COMMENTARY

Are Optometrists Qualified to Manage Age-Related Macular Degeneration?

Brianne N. Hobbs, OD

Disclosures

October 06, 2016

Effectiveness of Community Versus Hospital Eye Service Follow-up for Patients With Neovascular Age-Related Macular Degeneration With Quiescent Disease (ECHoES): A Virtual Non-inferiority Trial

Reeves BC, Scott LJ, Taylor J, et al
BMJ Open. 2016;6:e010685

"Well, quite honestly, when you go to the eye hospital, it always seems to be packed out left, right, and center."[1] This comment, offered by a patient with neovascular age-related macular degeneration (AMD), reflects a common sentiment that care for patients with neovascular AMD is less than patient-centered, owing to long wait times and the challenges of monthly appointments for patients who are elderly and vision impaired.

These frequent visits come at a substantial cost to patients in terms of time and energy and also to society. A recent article estimated the mean annual societal cost of neovascular AMD to be nearly $40,000/patient, almost seven times more than for those without AMD.[2] As the US population ages, the treatment of neovascular AMD will consume even more resources.

Is there a more patient-centered and cost-effective way of caring for patients with neovascular AMD? One potential solution is a greater utilization of optometrists in the management of these patients. Office wait times and fees are both substantially less for optometrists. The biggest question that remains is whether optometrists can provide the same quality of care for these patients as ophthalmologists.

Study Summary

The Effectiveness of Community Versus Hospital Eye Service Follow-up (ECHoES) trial explored whether a new model using optometrists for follow-up exams for patients with quiescent neovascular AMD was safe and effective.

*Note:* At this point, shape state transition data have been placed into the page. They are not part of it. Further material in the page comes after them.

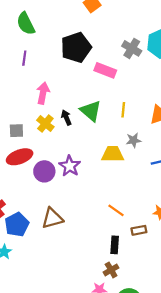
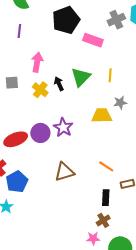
gray cross: (132, 48) -> (116, 20), turned 36
green triangle: (91, 111) -> (81, 77), turned 35
gray square: (16, 131) -> (12, 83), moved
red ellipse: (20, 157) -> (16, 139), moved
brown triangle: (52, 218) -> (64, 172), moved

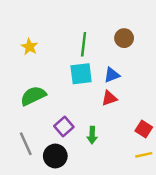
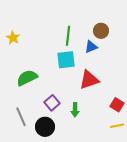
yellow star: (29, 47) -> (13, 38), moved
blue triangle: (112, 75) -> (91, 47), moved
red triangle: (109, 98) -> (89, 80), size x1.5

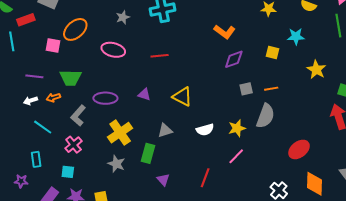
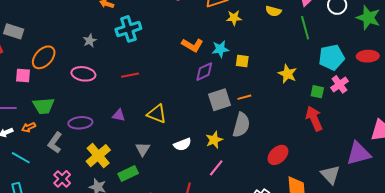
cyan star: (296, 36) -> (220, 49), moved
gray square: (246, 89) -> (219, 100), size x1.6
gray triangle: (165, 131) -> (143, 149), turned -35
pink cross: (74, 145) -> (62, 179), moved
green rectangle: (148, 153) -> (128, 174), turned 54

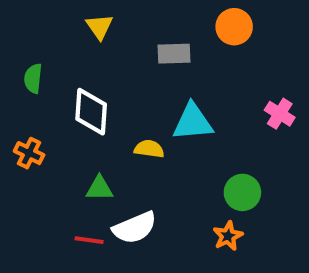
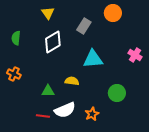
gray rectangle: (174, 54) -> (84, 26), turned -56
white diamond: (91, 112) -> (53, 42), moved, turned 55
yellow semicircle: (149, 149) -> (72, 81), moved
orange star: (228, 236) -> (92, 114), moved

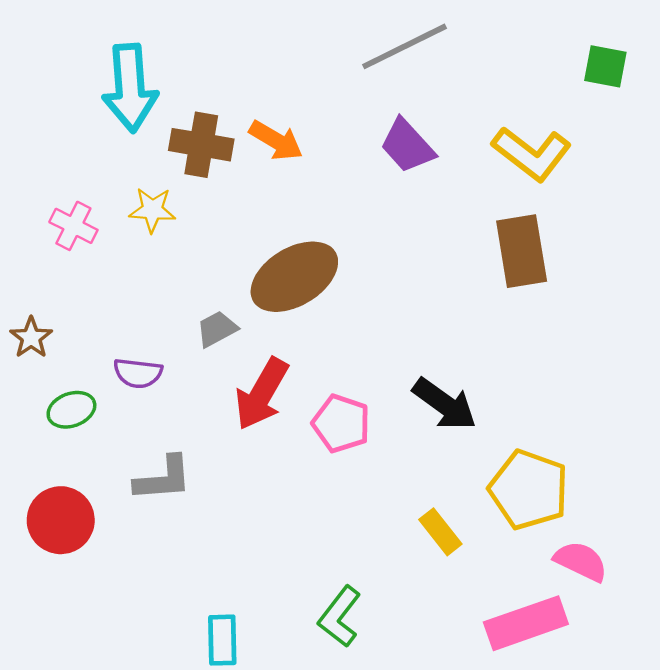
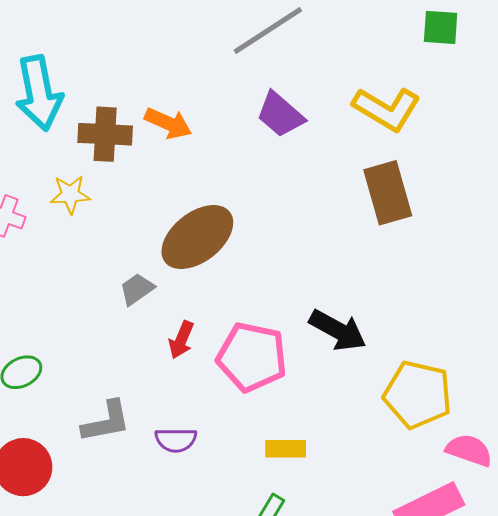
purple semicircle: (138, 373) -> (176, 440), moved
red arrow: (262, 394) -> (181, 340), size x0.6
pink pentagon: (341, 423) -> (252, 357), size x1.4
yellow rectangle: (440, 532) -> (286, 449), moved, turned -45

This trial presented clinical vignettes consisting of fundus photographs, optical coherence tomography (OCT) images, and brief patient histories to optometrists and ophthalmologists practicing in the United Kingdom to evaluate clinical decision-making. All participants received training on the proper classification of images and were required to successfully meet performance criteria to participate in the trial. The participants were presented with baseline and follow-up images and visual acuities in each vignette and were asked to classify each case as quiescent, suspicious, or reactivated. A group of 96 clinicians consisting of an equal number of optometrists and ophthalmologists completed the training and vignettes.

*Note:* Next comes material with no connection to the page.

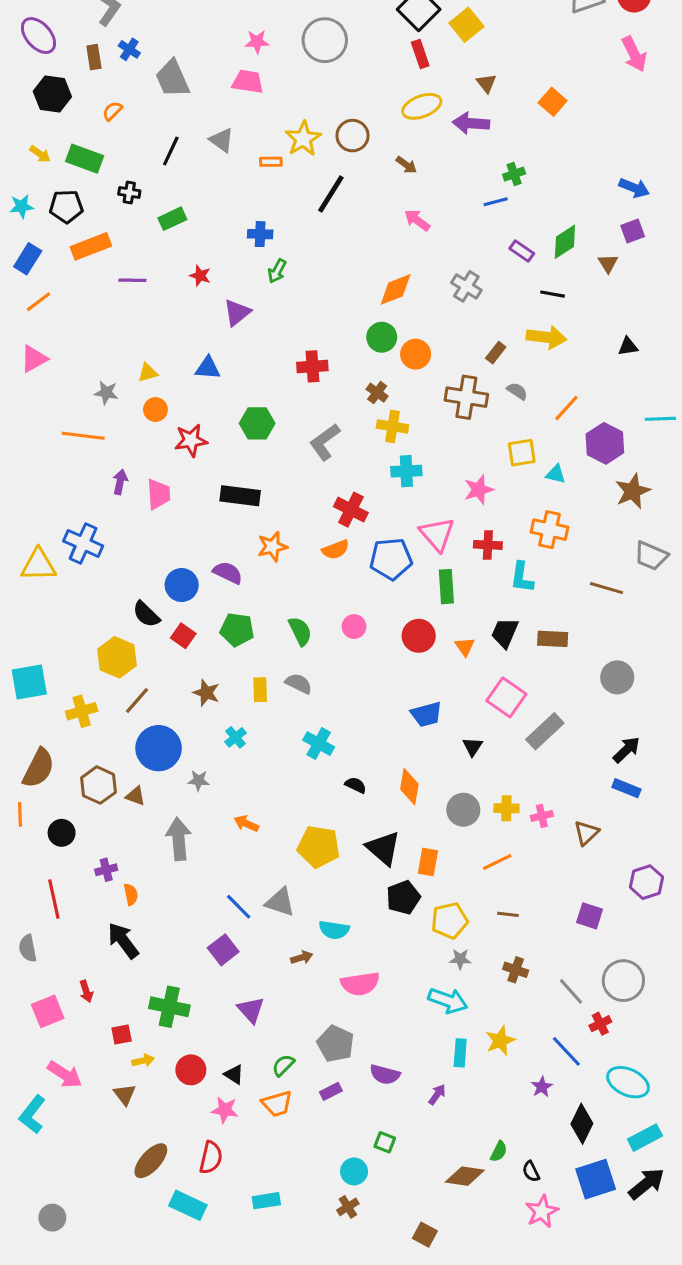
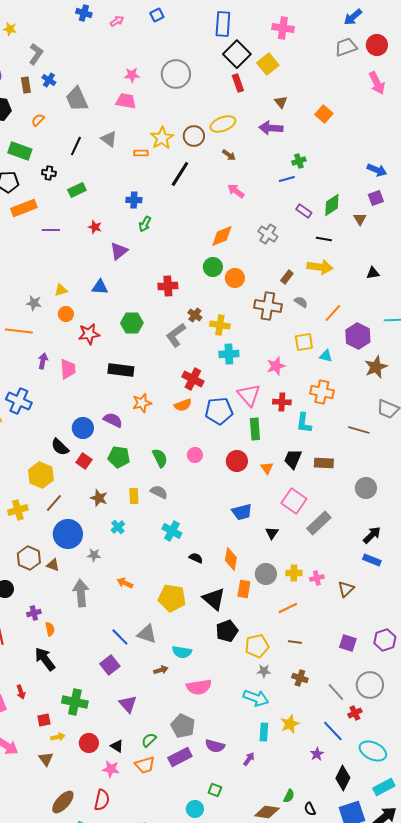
yellow ellipse: (422, 106) -> (223, 124), moved
brown cross: (377, 393) -> (195, 315), moved
orange rectangle: (428, 862) -> (244, 589), moved
purple hexagon: (646, 882) -> (385, 640), moved
purple rectangle: (331, 1091) -> (180, 757), size x1.6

The accuracy of optometrists' and ophthalmologists' decision-making was nearly identical. Optometrists and ophthalmologists classified 84.4% and 85.4% of cases correctly, respectively, which led researchers to conclude that optometrists' ability is not inferior to ophthalmologists' ability to make decisions about neovascular AMD. The number of sight-threatening errors made by optometrists and ophthalmologists was also virtually indistinguishable, with each group making such an error in approximately 6% of cases.

There were, however, some notable differences in performance between optometrists and ophthalmologists. Optometrists were significantly less confident than ophthalmologists in their choices despite achieving a similar accuracy. Nearly 60% of ophthalmologists were "very confident" in their classifications, whereas only 30% of optometrists were "very confident" with their choices. Nearly 90% of optometrists desired additional training prior to image classification, but the majority of ophthalmologists felt that the training offered was sufficient.

Optometrists also were more cautious in their assessments; they were more likely to generate false positives by classifying inactive lesions as reactivated.